Even as Greece inches closer to default, U.S. traders are more worried about missing out on a rally in the nation’s stocks.
Bullish options bets on an exchange-traded fund tracking Greek shares have risen to a record. There were more than twice as many calls than puts -- a higher ratio than on funds tracking equities of Germany, Spain and Italy.
Investors are willing to take a gamble on a market that’s been four times more volatile than the U.S. this year amid a change in government and five month of unproductive bailout talks. They’ve added money to the Global X FTSE Greece 20 ETF every single week since January, with inflows of almost $34 million in the past four days.
“It’s one of the more interesting situations going on right now in terms of potential moves,” said Michael Block, chief equity strategist at Rhino Trading Partners in New York. “Folks want to capture the upside, and those calls are the blunt force way to be involved.”
U.S. investors are the biggest foreign holders in the Greek stock market, owning $5.7 billion in equity value, according to data from the Athens Exchange Group. That’s about the size of a mid-cap company back home.
The benchmark ASE Index has climbed to its highest level since June 11, rebounding 17 percent from an almost three-year low last week. The gauge has moved an average of 2.6 percent each day in 2015, compared with gains or losses of 0.6 percent for the Standard & Poor’s 500 Index.
As the ASE fell on Wednesday, a record 15,422 bullish options on the Greek ETF traded, six times more than puts. Two blocks of 2,550 December $16 calls were created, changing hands at the same time and taking the number of outstanding bullish contracts to more than 78,000.
The most-owned contract is a wager on a 26 percent jump in the fund by September.
“The call volume would simply be optimism of a deal,” said David Negri, an equity futures and options trader at Timber Hill LLC in Greenwich, Connecticut. “Volatility and volume increases in GREK are just presuming some outcome, until the next deadline.”

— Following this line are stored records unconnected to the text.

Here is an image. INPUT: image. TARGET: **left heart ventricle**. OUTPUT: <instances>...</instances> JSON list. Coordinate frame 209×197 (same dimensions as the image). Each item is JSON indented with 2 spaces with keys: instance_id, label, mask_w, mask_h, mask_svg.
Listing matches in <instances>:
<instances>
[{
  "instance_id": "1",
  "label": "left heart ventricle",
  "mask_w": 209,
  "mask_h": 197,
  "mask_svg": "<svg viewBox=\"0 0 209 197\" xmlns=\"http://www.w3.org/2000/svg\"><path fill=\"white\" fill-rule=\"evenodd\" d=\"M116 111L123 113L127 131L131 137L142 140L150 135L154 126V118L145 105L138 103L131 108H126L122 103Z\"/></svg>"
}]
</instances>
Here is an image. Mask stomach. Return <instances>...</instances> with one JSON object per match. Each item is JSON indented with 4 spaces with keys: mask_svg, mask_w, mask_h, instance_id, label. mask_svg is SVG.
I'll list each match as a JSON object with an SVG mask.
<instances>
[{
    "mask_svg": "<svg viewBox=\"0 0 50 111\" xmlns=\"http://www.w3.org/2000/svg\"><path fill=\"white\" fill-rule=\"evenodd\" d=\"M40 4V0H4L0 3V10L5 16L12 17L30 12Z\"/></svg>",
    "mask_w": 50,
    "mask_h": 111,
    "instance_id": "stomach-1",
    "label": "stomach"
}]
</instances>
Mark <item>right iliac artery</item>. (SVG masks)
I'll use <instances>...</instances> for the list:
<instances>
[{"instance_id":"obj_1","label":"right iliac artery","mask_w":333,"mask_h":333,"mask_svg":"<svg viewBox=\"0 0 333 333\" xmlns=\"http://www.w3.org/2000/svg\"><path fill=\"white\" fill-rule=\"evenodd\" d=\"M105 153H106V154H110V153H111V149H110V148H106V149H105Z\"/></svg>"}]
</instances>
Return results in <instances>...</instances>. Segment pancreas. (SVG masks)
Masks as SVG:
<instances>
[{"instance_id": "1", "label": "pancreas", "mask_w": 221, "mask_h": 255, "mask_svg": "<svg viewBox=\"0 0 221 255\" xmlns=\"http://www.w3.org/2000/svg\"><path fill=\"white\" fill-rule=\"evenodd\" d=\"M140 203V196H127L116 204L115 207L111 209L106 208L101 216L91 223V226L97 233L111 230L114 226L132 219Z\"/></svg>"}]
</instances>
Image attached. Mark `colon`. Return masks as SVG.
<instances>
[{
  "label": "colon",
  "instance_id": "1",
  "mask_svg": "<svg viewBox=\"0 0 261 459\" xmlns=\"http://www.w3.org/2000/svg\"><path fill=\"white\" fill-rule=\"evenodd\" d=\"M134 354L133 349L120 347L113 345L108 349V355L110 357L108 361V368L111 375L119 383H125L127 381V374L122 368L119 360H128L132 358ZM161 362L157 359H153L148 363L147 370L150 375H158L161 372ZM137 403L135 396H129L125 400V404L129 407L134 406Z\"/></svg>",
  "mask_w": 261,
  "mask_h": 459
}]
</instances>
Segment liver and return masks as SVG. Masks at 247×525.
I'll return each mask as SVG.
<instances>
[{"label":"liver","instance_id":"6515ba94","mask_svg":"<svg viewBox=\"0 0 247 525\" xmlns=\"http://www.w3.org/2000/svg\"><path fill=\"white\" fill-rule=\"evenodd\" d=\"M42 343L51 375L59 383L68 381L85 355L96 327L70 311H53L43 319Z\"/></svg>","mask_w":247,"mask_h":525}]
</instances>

GREK is the ticker symbol of the Greek ETF.
Greece’s current euro-area bailout expires on June 30, also the deadline for a 1.5 billion-euro ($1.7 billion) payment to the International Monetary Fund. Negotiations have picked up in recent weeks as European Union leaders exposed the confusion and frustration at play. Pacific Investment Management Co. is among those expecting a deal.
“Hopefully they do get a resolution and avoid some bad market turmoil,” said Sonja Uys, a fund manager at Insight Investment Management Ltd., which oversees $600 billion as part of BNY Mellon Investment Management EMEA Ltd. “They might just kick the can down the road.”